Mustapa’s absence raised a red flag as to how an important trade negotiation is being handled by the International Trade and Industry Ministry (Miti) and the government. Our minister rightly should attend the process until the very end.
It bears reminding that Prime Minister Najib Abdul Razak made a promise at the Apec Summit in Bali in October 2013 that the TPPA would be presented in Parliament.
Miti has also told the Dewan Negara that the government would ensure that the nation's and the people's interests are not compromised by the ‘21st century trade pact’ - which certainly encompasses many areas, other than trade alone.
Furthermore, the term 21st century should denote a transparent environment - where the public, Parliament and civil society in general should be given access to the treaty’s official text - not denied as it is.

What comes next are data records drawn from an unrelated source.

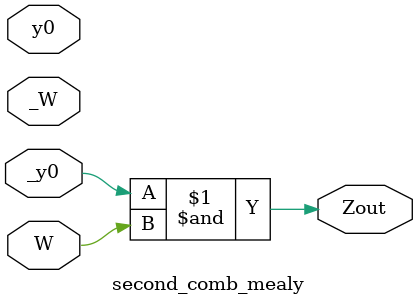
<source format=v>




module first_comb_mealy(
    W, _W,
    y0, _y0,
    next_y0
);

//=============Input Ports=============================
    input   W, _W, y0, _y0;
//=============Output Ports============================
    output  next_y0;
//=============Input ports Data Type===================
    wire    W, _W, y0, _y0;
//=============Output Ports Data Type==================
    wire     next_y0;


//*************Calculate next_y0***********************
    assign next_y0 = W;

endmodule


//Combinational logic after flip flop for mealy implementation
//INPUTS: current state (y0)
//OUTPUT: FSM output(Zout)
//in addition, every input has is not counterpart 
module second_comb_mealy(
    W, _W,
    y0, _y0,
    Zout
);

//=============Input Ports=============================
    input   W, _W, y0, _y0;
//=============Output Ports============================
    output  Zout;
//=============Input ports Data Type===================
    wire    W, _W, y0, _y0;
//=============Output Ports Data Type==================
    wire    Zout;

//*************Calculate Zout***********************
    and (Zout,_y0,W);

endmodule 
</source>
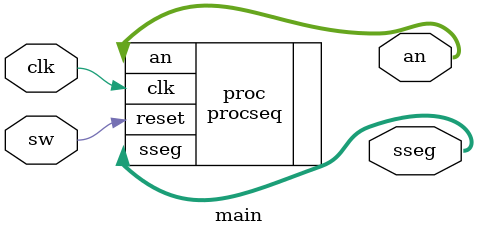
<source format=v>
`timescale 1ns / 1ps
module main(
	input clk,
	input sw,
   output [3:0] an,
   output [7:0] sseg
);

procseq proc(.clk(clk), .reset(sw), .an(an), .sseg(sseg));

endmodule

</source>
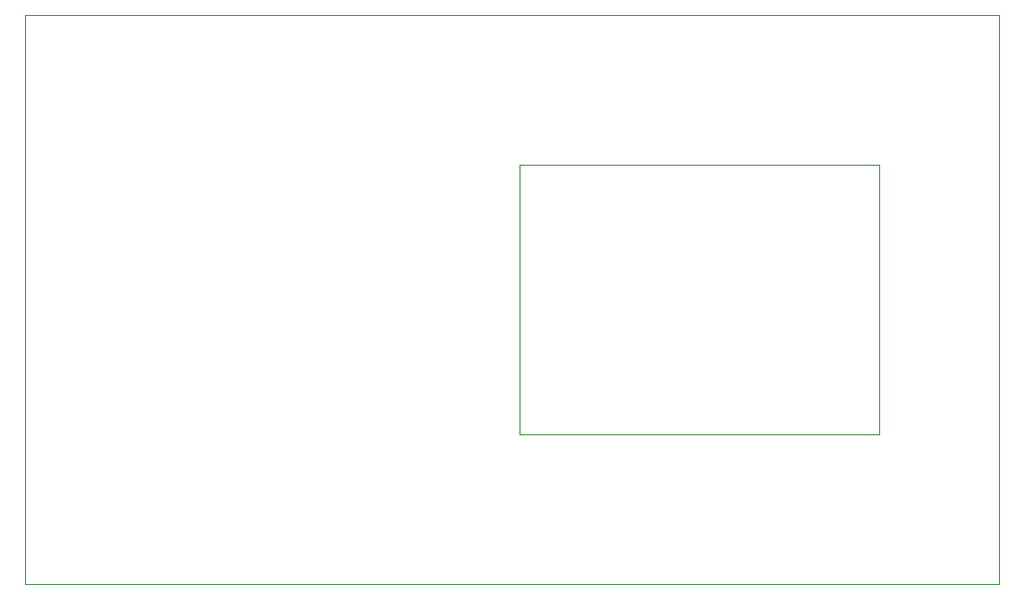
<source format=gbr>
%TF.GenerationSoftware,KiCad,Pcbnew,7.0.6*%
%TF.CreationDate,2023-08-02T14:23:40+01:00*%
%TF.ProjectId,Outline3,4f75746c-696e-4653-932e-6b696361645f,rev?*%
%TF.SameCoordinates,Original*%
%TF.FileFunction,Profile,NP*%
%FSLAX46Y46*%
G04 Gerber Fmt 4.6, Leading zero omitted, Abs format (unit mm)*
G04 Created by KiCad (PCBNEW 7.0.6) date 2023-08-02 14:23:40*
%MOMM*%
%LPD*%
G01*
G04 APERTURE LIST*
%TA.AperFunction,Profile*%
%ADD10C,0.100000*%
%TD*%
G04 APERTURE END LIST*
D10*
X156845000Y-13845000D02*
X239395000Y-13845000D01*
X239395000Y-62105000D01*
X156845000Y-62105000D01*
X156845000Y-13845000D01*
X198755000Y-26545000D02*
X229235000Y-26545000D01*
X229235000Y-49405000D01*
X198755000Y-49405000D01*
X198755000Y-26545000D01*
M02*

</source>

As such, for the past two years and more, my colleagues and I have been seriously following and engaged in the TPPA negotiations. We persistently pushed the government for greater transparency and proper disclosure with regard to the content of the negotiations.
On the Sept 25, 2013, I had pushed for a select committee on the TPP through a question in Parliament. The government then moved to form the TPPA Caucus, of which I am member.
Granted, there have been engagements made with Miti ITI, and by extension, US Trade Representative Michael Froman.
Full text 30 days after deal agreed
However, we remain very much in the dark about the demands made to ensure Malaysia’s interest are left intact in the final negotiated text. In sum, there’s much to ponder as none of us representing the Opposition Members of Parliament in the caucus have had access to the actual negotiating texts.
According to the fast track regulations, the full TPPA text will be released in 30 days after the deal has been agreed. President Obama will allow the Congress 90 days after the conclusion of the deal for deliberation on its details before being able to sign this agreement.
The negotiations have been concluded and there will be no more changes as to the content of this agreement.
We must, together with active members from civil society, fully scrutinise the final text of the TPPA.
We must ensure that Prime Minister Najib is held responsible and answerable to the promises he and his government have made in the treaty.
We must ensure that the text is fully disclosed and members of the August House are provided sufficient time to scrutinise and deliberate the treaty.
If the US Congress is given 90 days; Malaysia should not be left behind in strengthening parliamentary democracy through proper scrutiny of trade agreements - especially one that is expected to run into more than hundreds of pages; involves 12 nations and affects Malaysia in a multitude of areas other than just trade.
Malaysia must stand to benefit and Malaysians must be protected as the treaty traverses the perilous concerns ranging from the prices of medicines, steep protection of intellectual property, status of our state-owned enterprises (Khazanah, Petronas, Tenaga Nasional Bhd, etc), the actual stranglehold of the Investor-State Dispute Settlement Mechanism on our judiciary, streamlined labour rights, and the impact of foreign businesses on existing small- and medium-sized enterprises, to name a few.
The fight to ensure that the TPPA was negotiated in the best interests of the rakyat will not end until it is signed and we will ensure that we will be there until the very end.
NURUL IZZAH ANWAR is the MP for Lemban Pantai and a TPPA Caucus Member.